La page d’histoire de Jean Sévillia
Ils furent peu nombreux, les Allemands qui eurent dès le départ conscience du danger national-socialiste, et le courage de s’y opposer. Ni dans les Eglises protestantes, malgré le puissant contre-exemple du pasteur Dietrich Bonhoeffer, arrêté en 1943 et pendu en 1945 ; ni chez les catholiques, même si des dizaines de prêtres et de laïcs allemands ou autrichiens ont payé de leur vie leur fidélité à la foi chrétienne face à la barbarie hitlérienne. En 2005, Benoît XVI a béatifié Clemens August von Galen, qui fut évêque de Münster de 1933 à 1946, en le saluant comme « un opposant intrépide au régime nazi ». Le personnage est mal connu de ce côté-ci du Rhin, et c’est pourquoi il faut se féliciter de la biographie, écrite à partir d’archives et de sources inédites, que lui consacre Jérôme Fehrenbach.

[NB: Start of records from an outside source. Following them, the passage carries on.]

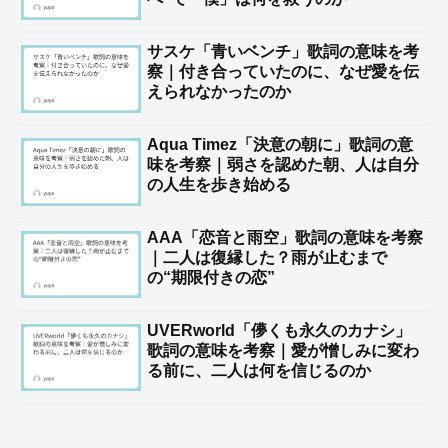
サスケ「青いベンチ」歌詞の意味を考
察｜付き合っていたのに、なぜ愛を伝
えられなかったのか
Aqua Timez「決意の朝に」歌詞の意
味を考察｜弱さを認めた朝、人は自分
の人生を歩き始める
AAA「恋音と雨空」歌詞の意味を考察
｜二人は復縁した？雨が止むまで
の“期限付きの恋”
UVERworld「儚くも永久のカナシ」
歌詞の意味を考察｜愛が憎しみに変わ
る前に、二人は何を信じるのか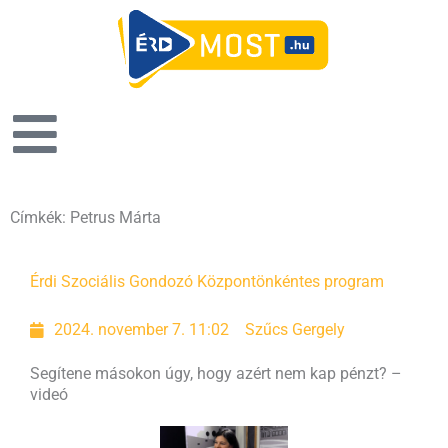
Címkék: Petrus Márta
Érdi Szociális Gondozó Központ
önkéntes program
2024. november 7. 11:02
Szűcs Gergely
Segítene másokon úgy, hogy azért nem kap pénzt? –
videó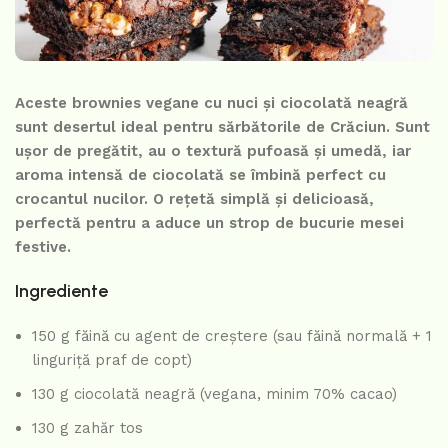
Aceste brownies vegane cu nuci și ciocolată neagră
sunt desertul ideal pentru sărbătorile de Crăciun. Sunt
ușor de pregătit, au o textură pufoasă și umedă, iar
aroma intensă de ciocolată se îmbină perfect cu
crocantul nucilor. O rețetă simplă și delicioasă,
perfectă pentru a aduce un strop de bucurie mesei
festive.
Ingrediente
150 g făină cu agent de creștere (sau făină normală + 1
linguriță praf de copt)
130 g ciocolată neagră (vegana, minim 70% cacao)
130 g zahăr tos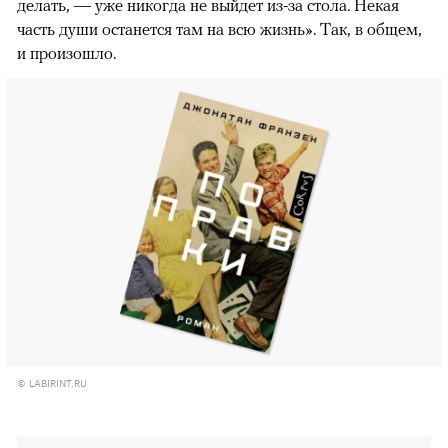
делать, — уже никогда не выйдет из-за стола. Некая
часть души останется там на всю жизнь». Так, в общем,
и произошло.
© LABIRINT.RU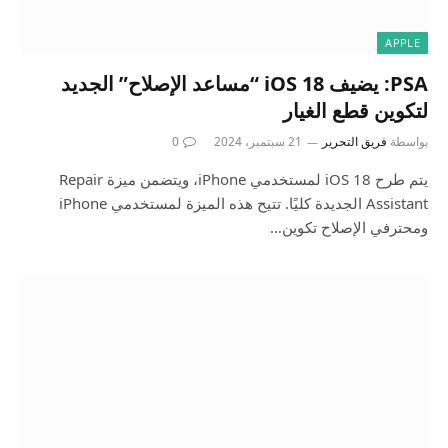
APPLE
PSA: يضيف iOS 18 “مساعد الإصلاح” الجديد
لتكوين قطع الغيار
بواسطة
فريق التحرير
21 سبتمبر، 2024
0
يتم طرح iOS 18 لمستخدمي iPhone، ويتضمن ميزة Repair
Assistant الجديدة كليًا. تتيح هذه الميزة لمستخدمي iPhone
ومحترفي الإصلاح تكوين…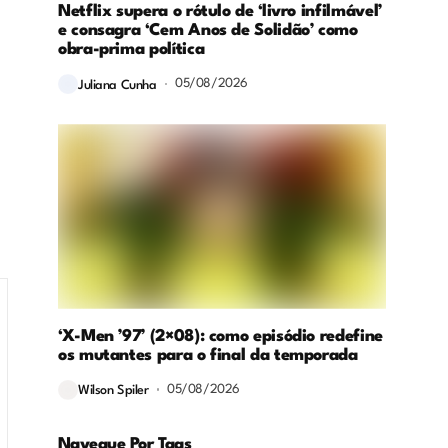
Netflix supera o rótulo de ‘livro infilmável’
e consagra ‘Cem Anos de Solidão’ como
obra-prima política
05/08/2026
Juliana Cunha
‘X-Men ’97’ (2×08): como episódio redefine
os mutantes para o final da temporada
05/08/2026
Wilson Spiler
Navegue Por Tags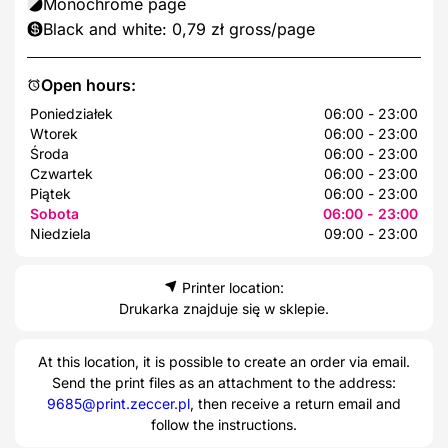
Monochrome page
Black and white: 0,79 zł gross/page
Open hours:
Poniedziałek
06:00 - 23:00
Wtorek
06:00 - 23:00
Środa
06:00 - 23:00
Czwartek
06:00 - 23:00
Piątek
06:00 - 23:00
Sobota
06:00 - 23:00
Niedziela
09:00 - 23:00
Printer location:
Drukarka znajduje się w sklepie.
At this location, it is possible to create an order via email.
Send the print files as an attachment to the address:
9685@print.zeccer.pl
, then receive a return email and
follow the instructions.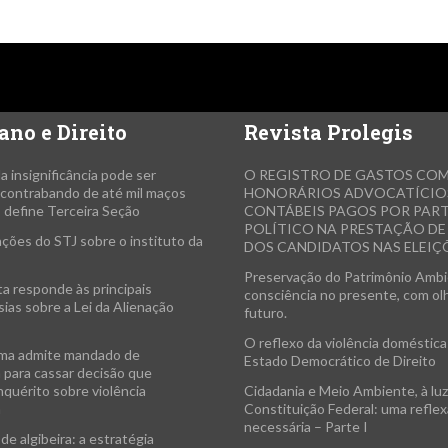
ano e Direito
Revista Prolegis
da insignificância pode ser
O REGISTRO DE GASTOS CO
a contrabando de até mil maços
HONORÁRIOS ADVOCATÍCIO
, define Terceira Seção
CONTÁBEIS PAGOS POR PAR
POLÍTICO NA PRESTAÇÃO D
ções do STJ sobre o instituto da
DOS CANDIDATOS NAS ELEIÇÕ
Preservação do Patrimônio Ambi
ta responde às principais
consciência no presente, com ol
ias sobre a Lei da Alienação
futuro.
O reflexo da violência doméstica
ma admite mandado de
Estado Democrático de Direito
 para cassar decisão que
nquérito sobre violência
Cidadania e Meio Ambiente, à luz
a
Constituição Federal: uma refle
necessária – Parte I
de algibeira: a estratégia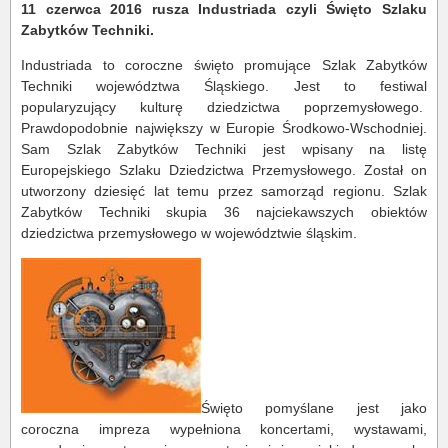
11 czerwca 2016 rusza Industriada czyli Święto Szlaku
Zabytków Techniki.
Industriada to coroczne święto promujące Szlak Zabytków
Techniki województwa Śląskiego. Jest to festiwal
popularyzujący kulturę dziedzictwa poprzemysłowego.
Prawdopodobnie największy w Europie Środkowo-Wschodniej.
Sam Szlak Zabytków Techniki jest wpisany na listę
Europejskiego Szlaku Dziedzictwa Przemysłowego. Został on
utworzony dziesięć lat temu przez samorząd regionu. Szlak
Zabytków Techniki skupia 36 najciekawszych obiektów
dziedzictwa przemysłowego w województwie śląskim.
Święto pomyślane jest jako
coroczna impreza wypełniona koncertami, wystawami,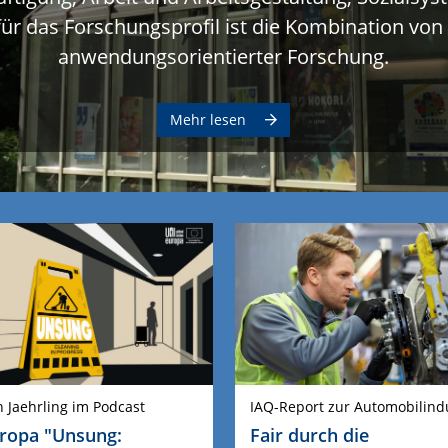
ür das Forschungsprofil ist die Kombination von
anwendungsorientierter Forschung.
Mehr lesen
n Jaehrling im Podcast
IAQ-Report zur Automobilind
ropa "Unsung:
Fair durch die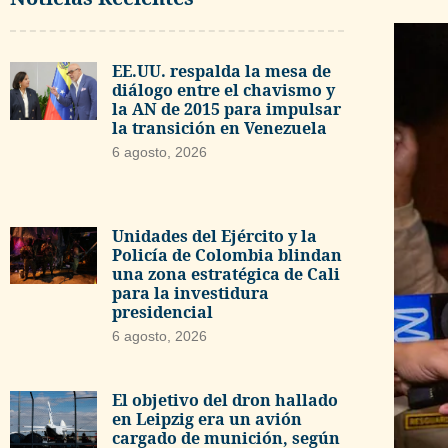
EE.UU. respalda la mesa de
diálogo entre el chavismo y
la AN de 2015 para impulsar
la transición en Venezuela
6 agosto, 2026
Unidades del Ejército y la
Policía de Colombia blindan
una zona estratégica de Cali
para la investidura
presidencial
6 agosto, 2026
El objetivo del dron hallado
en Leipzig era un avión
cargado de munición, según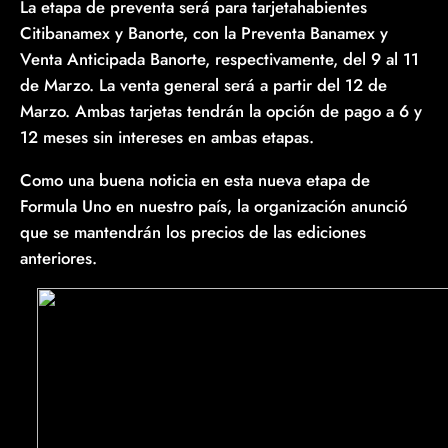
La etapa de preventa será para tarjetahabientes
Citibanamex y Banorte, con la Preventa Banamex y
Venta Anticipada Banorte, respectivamente, del 9 al 11
de Marzo. La venta general será a partir del 12 de
Marzo. Ambas tarjetas tendrán la opción de pago a 6 y
12 meses sin intereses en ambas etapas.
Como una buena noticia en esta nueva etapa de
Formula Uno en nuestro país, la organización anunció
que se mantendrán los precios de las ediciones
anteriores.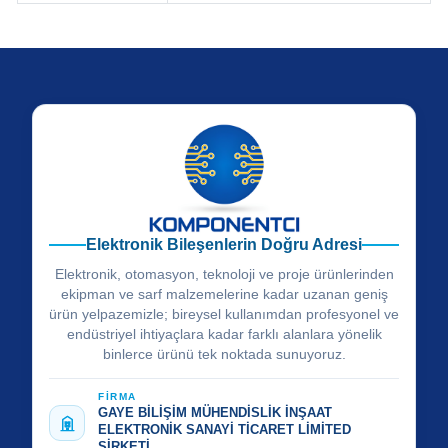
Elektronik Bileşenlerin Doğru Adresi
Elektronik, otomasyon, teknoloji ve proje ürünlerinden
ekipman ve sarf malzemelerine kadar uzanan geniş
ürün yelpazemizle; bireysel kullanımdan profesyonel ve
endüstriyel ihtiyaçlara kadar farklı alanlara yönelik
binlerce ürünü tek noktada sunuyoruz.
FİRMA
GAYE BİLİŞİM MÜHENDİSLİK İNŞAAT
ELEKTRONİK SANAYİ TİCARET LİMİTED
ŞİRKETİ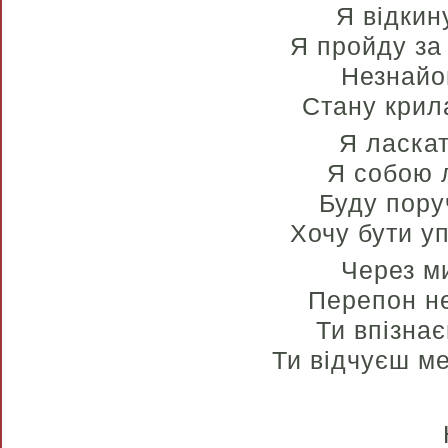
Я відкин
Я пройду за
Незнайом
Стану крил
Я ласкат
Я собою л
Буду пору
Хочу бути у
Через ми
Перепон не
Ти впізнає
Ти відчуєш м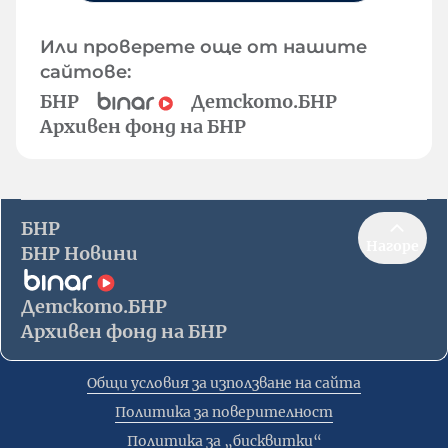
Или проверете още от нашите
сайтове:
БНР
Детското.БНР
Архивен фонд на БНР
БНР
Нагоре
БНР Новини
Детското.БНР
Архивен фонд на БНР
Общи условия за използване на сайта
Политика за поверителност
Политика за „бисквитки“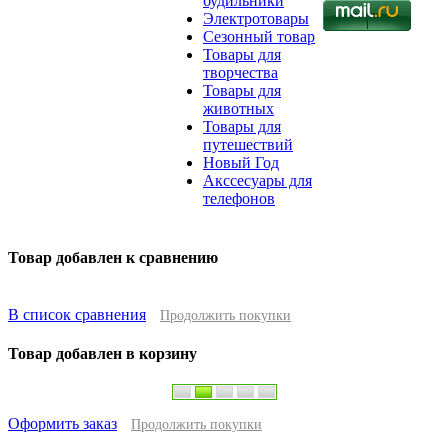
будильники
Электротовары
Сезонный товар
Товары для
творчества
Товары для
животных
Товары для
путешествий
Новый Год
Акссесуары для
телефонов
Товар добавлен к сравнению
В список сравнения
Продолжить покупки
Товар добавлен в корзину
Оформить заказ
Продолжить покупки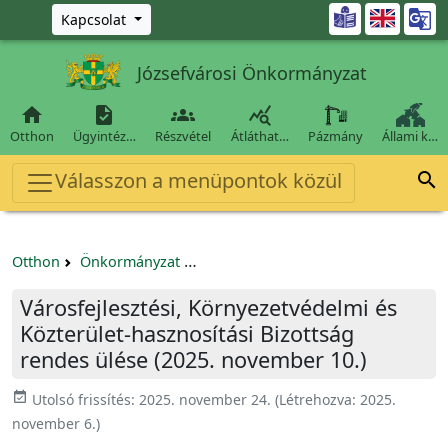
Ugrás a fő tartalomra

Kapcsolat
Józsefvárosi Önkormányzat




Otthon
Ügyintéz…
Részvétel
Átláthat…
Pázmány
Állami k…
Válasszon a menüpontok közül

Otthon
Önkormányzat
Városfejlesztési, Környezetvédelmi é
Városfejlesztési, Környezetvédelmi és
Közterület-hasznosítási Bizottság
rendes ülése (2025. november 10.)
event_available
Utolsó frissítés:
2025. november 24.
(Létrehozva:
2025.
november 6.
)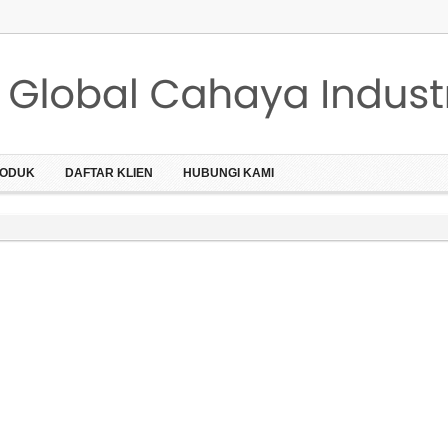
ODUK
DAFTAR KLIEN
HUBUNGI KAMI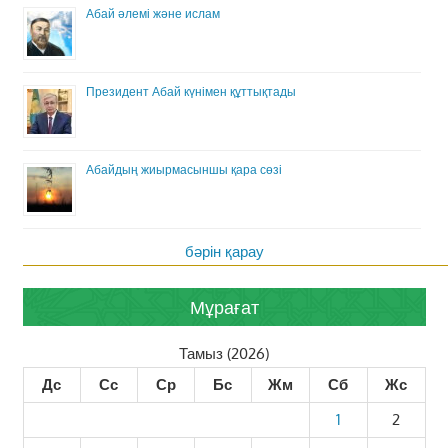
Абай әлемі және ислам
Президент Абай күнімен құттықтады
Абайдың жиырмасыншы қара сөзі
бәрін қарау
Мұрағат
Тамыз (2026)
Дс
Сс
Ср
Бс
Жм
Сб
Жс
1
2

Né en 1878 dans une famille noble de Westphalie, fils d’un député au Reichstag qui défendit l’Eglise catholique lors du Kulturkampf, ordonné prêtre en 1904, von Galen exerce son ministère pendant vingtcinq ans à Berlin. Nommé curé à Münster en 1929, ce conservateur constate avec désespoir la dérive qui mènera une bonne partie de la noblesse et de la haute bourgeoisie, son milieu social, à la collusion avec les nationaux-socialistes. Consacré évêque en 1933, il entame, à travers son enseignement, un combat sans faille contre l’idéologie nazie, notamment contre les thèses d’Alfred Rosenberg. En 1937, convoqué au Vatican avec un petit groupe de prélats allemands, il contribue, avec le secrétaire d’Etat Pacelli (le futur Pie XII), Mgr von Preysing, évêque de Berlin, et Mgr von Faulhaber, cardinalarchevêque de Munich, à l’encyclique antinazie Mit brennender Sorge qui, signée par Pie XI, sera lue le dimanche des Rameaux dans les 15 000 églises d’Allemagne. Pendant l’été 1941, les trois sermons (reproduits ici) qu’il prononce afin de dénoncer l’arbitraire de la Gestapo et la politique d’euthanasie du régime exercent un tel retentissement qu’ils forcent Hitler à faire machine arrière. Surnommé « le Lion de Münster » pour son opiniâtreté, Clemens August von Galen sera créé cardinal par Pie XII, en 1946, mais mourra quelques semaines plus tard. « Sa vertu fondamentale, écrit Fehrenbach, c’est la foi, et la persévérance dans la piété. » Un beau livre sur une magnifique figure.
Von Galen. Un évêque contre Hitler, de Jérôme Fehrenbach, Editions du Cerf, 418 p., 26 €.